> **INSTRUCTIONS TO FOLLOW**
Count the lines below that contain the string "family", matching case exactly. State only the number.

> **ENTRIES SHOWN**
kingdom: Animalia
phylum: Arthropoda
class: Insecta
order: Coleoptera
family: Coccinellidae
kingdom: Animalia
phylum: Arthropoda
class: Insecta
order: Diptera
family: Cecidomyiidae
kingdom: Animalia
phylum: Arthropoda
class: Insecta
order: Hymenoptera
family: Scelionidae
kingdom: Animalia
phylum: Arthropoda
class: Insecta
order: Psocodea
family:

--

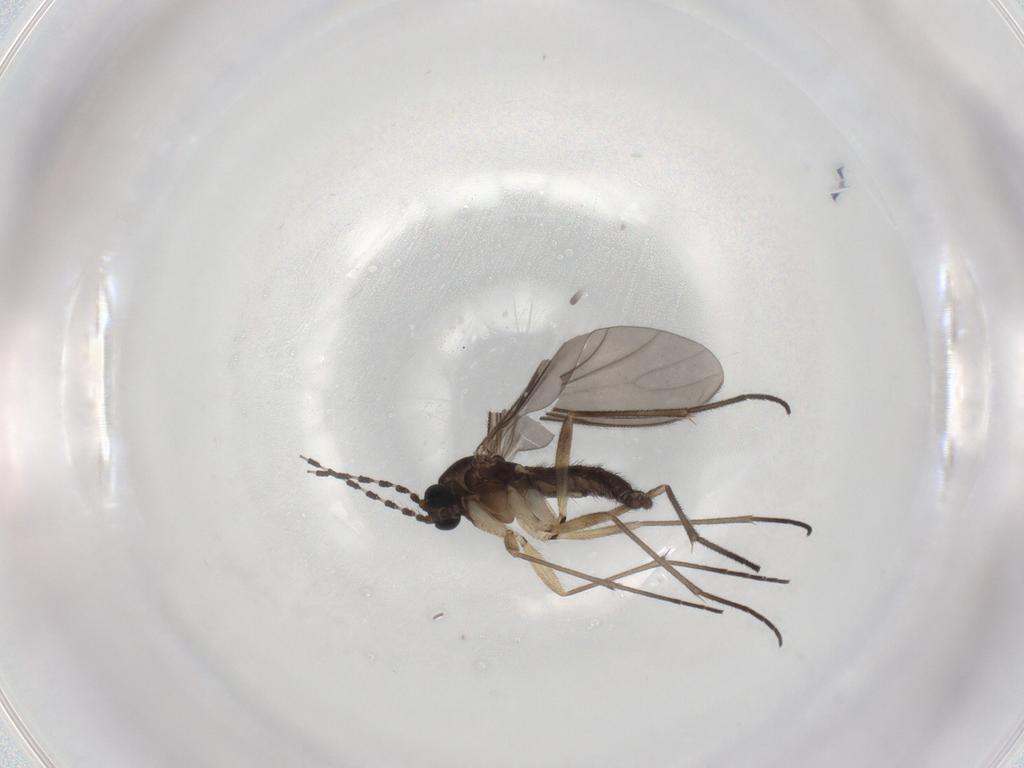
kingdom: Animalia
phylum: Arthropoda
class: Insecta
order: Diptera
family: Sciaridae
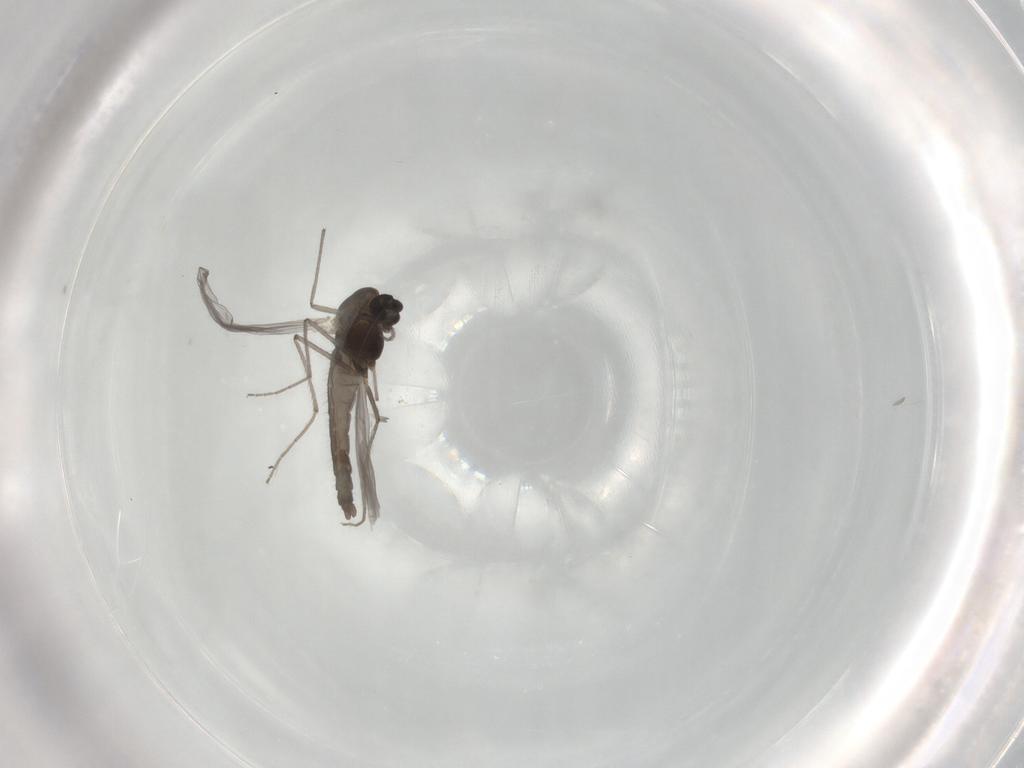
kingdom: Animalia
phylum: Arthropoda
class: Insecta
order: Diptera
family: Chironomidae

---

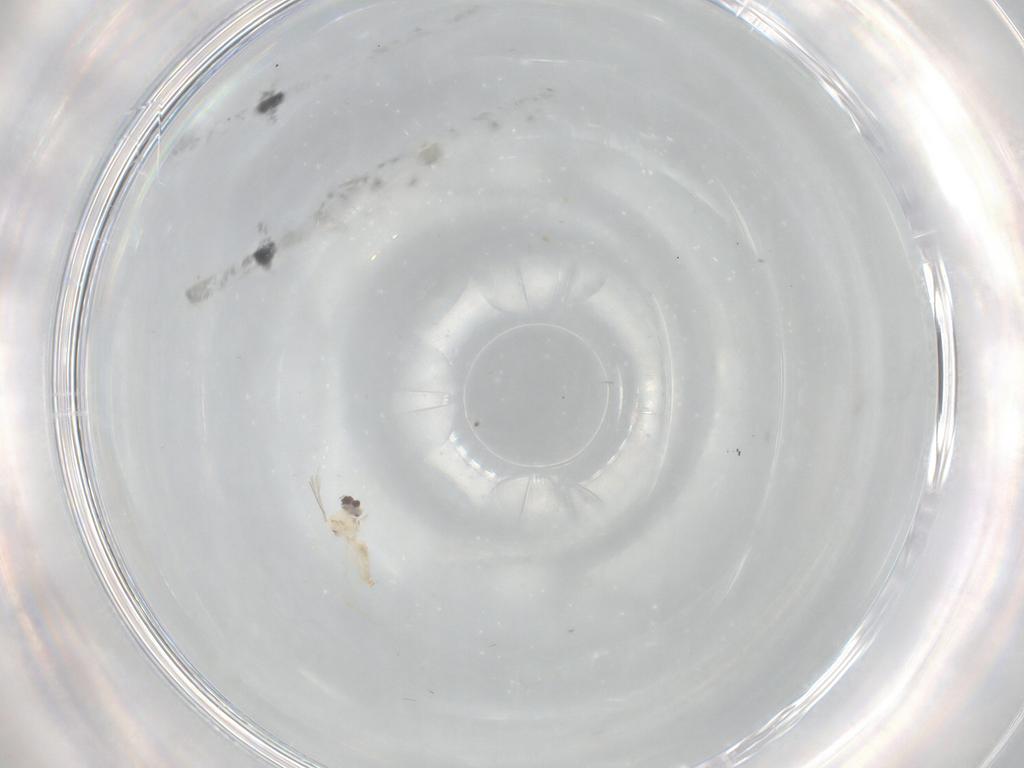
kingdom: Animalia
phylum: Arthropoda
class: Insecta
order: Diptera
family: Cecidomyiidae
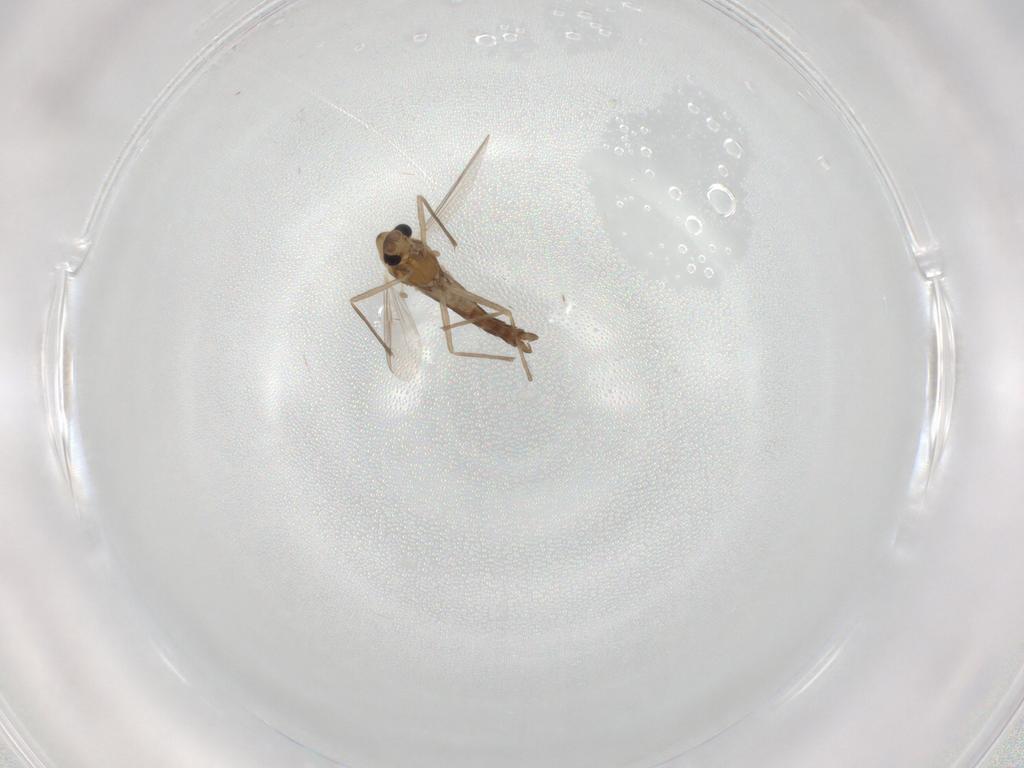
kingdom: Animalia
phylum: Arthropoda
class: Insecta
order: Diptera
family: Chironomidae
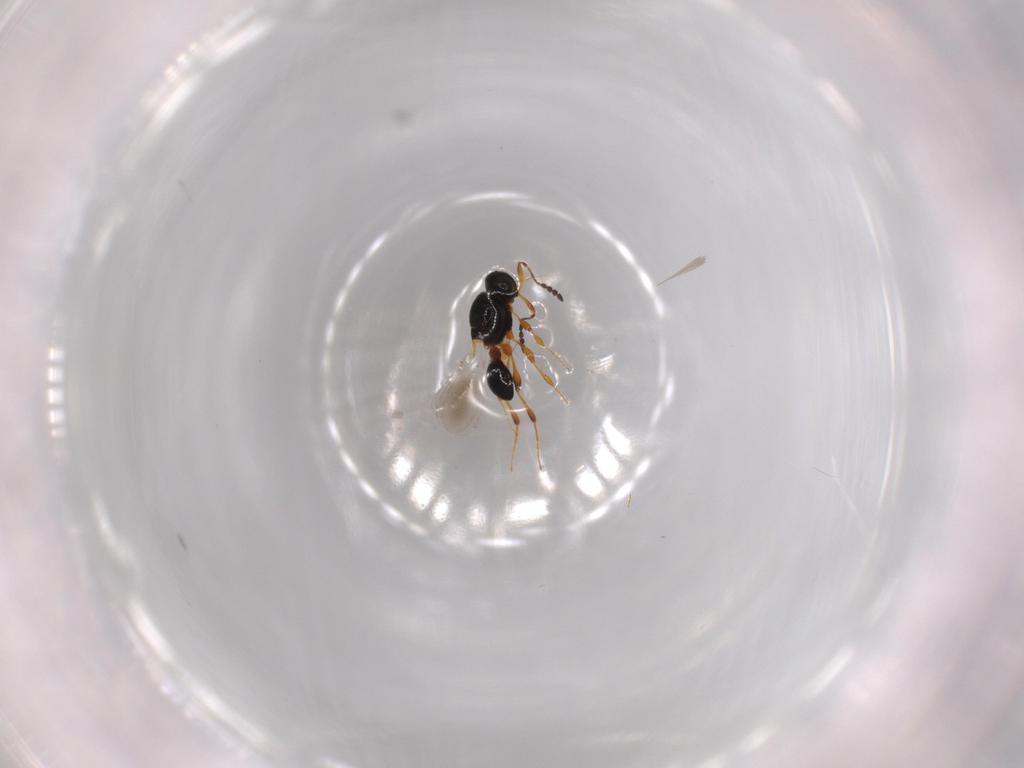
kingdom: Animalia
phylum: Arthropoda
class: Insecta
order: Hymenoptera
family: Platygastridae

> **THE RESPONSE**
9